Game of Chicken

Equity markets last week broke out of their recent torpor, posting a gain of 1.4% in both sterling and local currency terms. US equities outperformed, with a 2% gain in sterling terms, while China drew up the rear with a 0.6% decline. Japan was the star performer in local currency terms rising 3.2%, but a decline in the yen cut the gain in sterling terms to only 1%.

As for government bonds, they lost around 1.5% as yields rose some 0.2%. 10-year UK gilt yields touched 4.0%, their highest level since last October, while 10-year US Treasury yields tested 3.7%, a two-month high.

An easing in worries about a possible US debt default contributed to these moves. Without an agreement to raise the federal debt ceiling, the US may run out of money as soon as 1 June although the so-called ‘x-date’ could end up being a week or so later. Even then, default could be delayed a bit further as the government could for a while prioritise debt service payments over other spending.

Negotiations between President Biden and House Speaker McCarthy over the past week have been a stop-start and fairly acrimonious affair but are scheduled to re-start again today.
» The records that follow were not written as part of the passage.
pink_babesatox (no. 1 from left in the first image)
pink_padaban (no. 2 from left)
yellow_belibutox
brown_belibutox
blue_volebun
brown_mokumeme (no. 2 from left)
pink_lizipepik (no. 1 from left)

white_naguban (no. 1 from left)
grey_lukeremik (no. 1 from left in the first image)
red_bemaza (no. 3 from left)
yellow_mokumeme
Biden appears to be willing to accept the Republican condition of spending cuts being part of any deal, although with the so far unacceptable quid pro quo of tax rises. Very likely, some deal will be reached although not until the eleventh hour.

Default therefore remains very much just a tail risk. But if there were a temporary default, equities would undoubtedly be hit. As for the dollar and US Treasuries, the impact is harder to judge but somewhat paradoxically, the ensuing flight to safe havens might well lead to a strengthening in the US currency and a fall in US yields.
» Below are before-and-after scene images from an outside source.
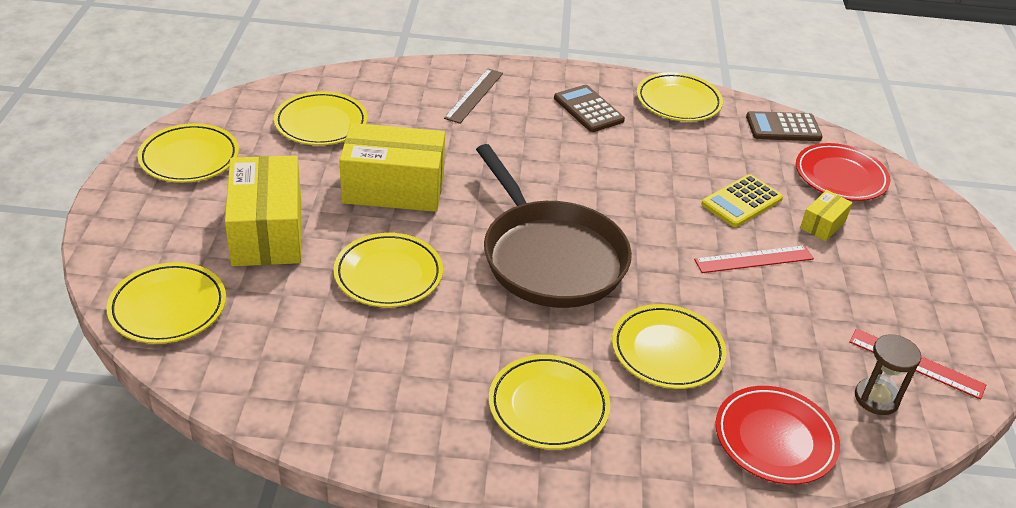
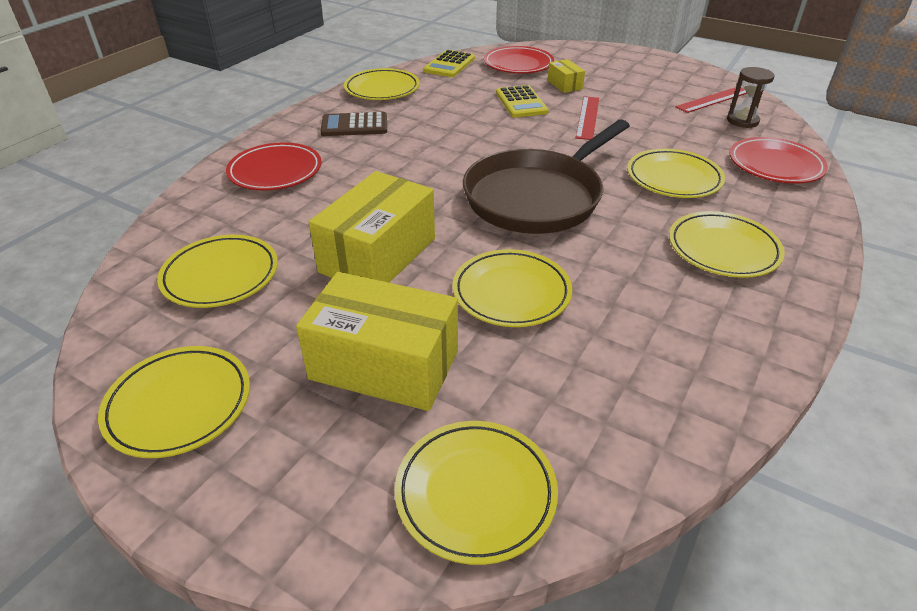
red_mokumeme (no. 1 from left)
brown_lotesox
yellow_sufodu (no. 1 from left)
On the data front, it was a mixed affair last week. In the US, retail sales and manufacturing production both bounced back more strongly than expected in April from declines in March, suggesting the economy continues to hold up reasonably well. This, along with comments from various Fed officials playing down the likelihood of rate cuts later this year, contributed to the rise in Treasury yields.

Japanese growth also surprised on the upside. GDP rose 0.4% last quarter, the first gain since last summer. Increased optimism on the economy, particularly now that inflation seems finally to be trumping deflation, together with hopes that Japan is finally becoming more shareholder friendly, have been behind the equity market’s strong performance this year.

While Japanese equities are looking more attractive now than for some time, part of this year’s strong gains have just reflected a weakening of the yen. Only if the holdings have been currency hedged, has one benefited fully. The yen remains a wild card for Japanese stocks, particularly with the current uncertainty over how quickly the BOJ will abandon its super-easy monetary policy.

The burst of enthusiasm for China surrounding the reopening of that economy has waned recently, partly on the back of last week’s clutch of somewhat disappointing numbers. Although retail sales in April were up as much as 18% on a year earlier, industrial production and investment were up a more pedestrian 5% or so.

Chinese equities have now unwound a good part of their large gains around the turn of the year but China and Asia more generally remain two of our favourite equity regions. Although the economic rebound may not be quite as strong as hoped, growth still looks set to be considerably higher than anywhere else over the coming year. Valuations also remain cheap and supportive, unlike in the US.

Finally, we had the latest set of UK labour market figures. While these showed a softening in employment and a tick up in the unemployment rate to 3.9%, earnings growth remained worryingly high at 7.0% in the private sector and 5.6% in the public sector. Indeed, the market now believes there is an 80% chance of a final 0.25% hike in rates in June to 4.75%.

This coming week, the market’s attention looks set to be firmly focused on the game of chicken being played out in Washington.